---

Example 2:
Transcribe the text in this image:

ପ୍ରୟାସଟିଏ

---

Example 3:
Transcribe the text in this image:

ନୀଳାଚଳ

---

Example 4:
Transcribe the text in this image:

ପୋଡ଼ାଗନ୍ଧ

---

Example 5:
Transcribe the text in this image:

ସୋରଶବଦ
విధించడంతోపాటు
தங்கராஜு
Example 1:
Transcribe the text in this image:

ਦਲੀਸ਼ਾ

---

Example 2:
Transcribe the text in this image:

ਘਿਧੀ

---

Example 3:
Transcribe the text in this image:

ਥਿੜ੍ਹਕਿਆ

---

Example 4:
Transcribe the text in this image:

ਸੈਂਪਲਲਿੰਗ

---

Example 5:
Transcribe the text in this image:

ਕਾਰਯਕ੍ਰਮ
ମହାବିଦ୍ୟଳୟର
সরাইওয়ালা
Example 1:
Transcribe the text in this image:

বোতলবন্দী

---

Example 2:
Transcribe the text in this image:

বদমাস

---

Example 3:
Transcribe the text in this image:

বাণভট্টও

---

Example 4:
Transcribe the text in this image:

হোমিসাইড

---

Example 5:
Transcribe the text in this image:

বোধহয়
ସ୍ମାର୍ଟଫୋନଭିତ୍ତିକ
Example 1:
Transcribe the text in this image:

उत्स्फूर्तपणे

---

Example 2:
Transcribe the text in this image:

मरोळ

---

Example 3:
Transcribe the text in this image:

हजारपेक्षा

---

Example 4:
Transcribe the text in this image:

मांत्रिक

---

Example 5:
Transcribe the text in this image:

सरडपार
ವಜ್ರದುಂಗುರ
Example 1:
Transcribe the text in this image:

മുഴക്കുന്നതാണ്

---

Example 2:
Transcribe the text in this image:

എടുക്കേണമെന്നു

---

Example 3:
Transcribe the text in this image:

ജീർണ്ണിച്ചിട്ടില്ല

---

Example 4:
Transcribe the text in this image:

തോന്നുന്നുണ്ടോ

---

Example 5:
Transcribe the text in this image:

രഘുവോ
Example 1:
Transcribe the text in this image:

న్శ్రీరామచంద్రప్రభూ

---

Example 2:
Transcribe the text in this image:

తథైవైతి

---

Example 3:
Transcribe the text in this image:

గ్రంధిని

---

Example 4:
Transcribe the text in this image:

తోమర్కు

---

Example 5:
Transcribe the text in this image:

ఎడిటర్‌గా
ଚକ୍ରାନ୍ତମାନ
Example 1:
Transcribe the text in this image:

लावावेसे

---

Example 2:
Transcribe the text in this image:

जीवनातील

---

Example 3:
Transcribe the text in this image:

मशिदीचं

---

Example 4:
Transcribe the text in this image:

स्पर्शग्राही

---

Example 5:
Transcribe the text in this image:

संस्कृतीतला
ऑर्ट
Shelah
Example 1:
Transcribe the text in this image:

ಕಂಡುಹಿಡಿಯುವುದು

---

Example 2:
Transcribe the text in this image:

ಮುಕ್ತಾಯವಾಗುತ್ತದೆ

● ● ● ●

Reproduce each entry exactly, leaving out nothing.

---

Example 2:
Transcribe the text in this image:

ପ୍ରୟାସଟିଏ

---

Example 3:
Transcribe the text in this image:

ନୀଳାଚଳ

---

Example 4:
Transcribe the text in this image:

ପୋଡ଼ାଗନ୍ଧ

---

Example 5:
Transcribe the text in this image:

ସୋରଶବଦ
విధించడంతోపాటు
தங்கராஜு
Example 1:
Transcribe the text in this image:

ਦਲੀਸ਼ਾ

---

Example 2:
Transcribe the text in this image:

ਘਿਧੀ

---

Example 3:
Transcribe the text in this image:

ਥਿੜ੍ਹਕਿਆ

---

Example 4:
Transcribe the text in this image:

ਸੈਂਪਲਲਿੰਗ

---

Example 5:
Transcribe the text in this image:

ਕਾਰਯਕ੍ਰਮ
ମହାବିଦ୍ୟଳୟର
সরাইওয়ালা
Example 1:
Transcribe the text in this image:

বোতলবন্দী

---

Example 2:
Transcribe the text in this image:

বদমাস

---

Example 3:
Transcribe the text in this image:

বাণভট্টও

---

Example 4:
Transcribe the text in this image:

হোমিসাইড

---

Example 5:
Transcribe the text in this image:

বোধহয়
ସ୍ମାର୍ଟଫୋନଭିତ୍ତିକ
Example 1:
Transcribe the text in this image:

उत्स्फूर्तपणे

---

Example 2:
Transcribe the text in this image:

मरोळ

---

Example 3:
Transcribe the text in this image:

हजारपेक्षा

---

Example 4:
Transcribe the text in this image:

मांत्रिक

---

Example 5:
Transcribe the text in this image:

सरडपार
ವಜ್ರದುಂಗುರ
Example 1:
Transcribe the text in this image:

മുഴക്കുന്നതാണ്

---

Example 2:
Transcribe the text in this image:

എടുക്കേണമെന്നു

---

Example 3:
Transcribe the text in this image:

ജീർണ്ണിച്ചിട്ടില്ല

---

Example 4:
Transcribe the text in this image:

തോന്നുന്നുണ്ടോ

---

Example 5:
Transcribe the text in this image:

രഘുവോ
Example 1:
Transcribe the text in this image:

న్శ్రీరామచంద్రప్రభూ

---

Example 2:
Transcribe the text in this image:

తథైవైతి

---

Example 3:
Transcribe the text in this image:

గ్రంధిని

---

Example 4:
Transcribe the text in this image:

తోమర్కు

---

Example 5:
Transcribe the text in this image:

ఎడిటర్‌గా
ଚକ୍ରାନ୍ତମାନ
Example 1:
Transcribe the text in this image:

लावावेसे

---

Example 2:
Transcribe the text in this image:

जीवनातील

---

Example 3:
Transcribe the text in this image:

मशिदीचं

---

Example 4:
Transcribe the text in this image:

स्पर्शग्राही

---

Example 5:
Transcribe the text in this image:

संस्कृतीतला
ऑर्ट
Shelah
Example 1:
Transcribe the text in this image:

ಕಂಡುಹಿಡಿಯುವುದು

---

Example 2:
Transcribe the text in this image:

ಮುಕ್ತಾಯವಾಗುತ್ತದೆ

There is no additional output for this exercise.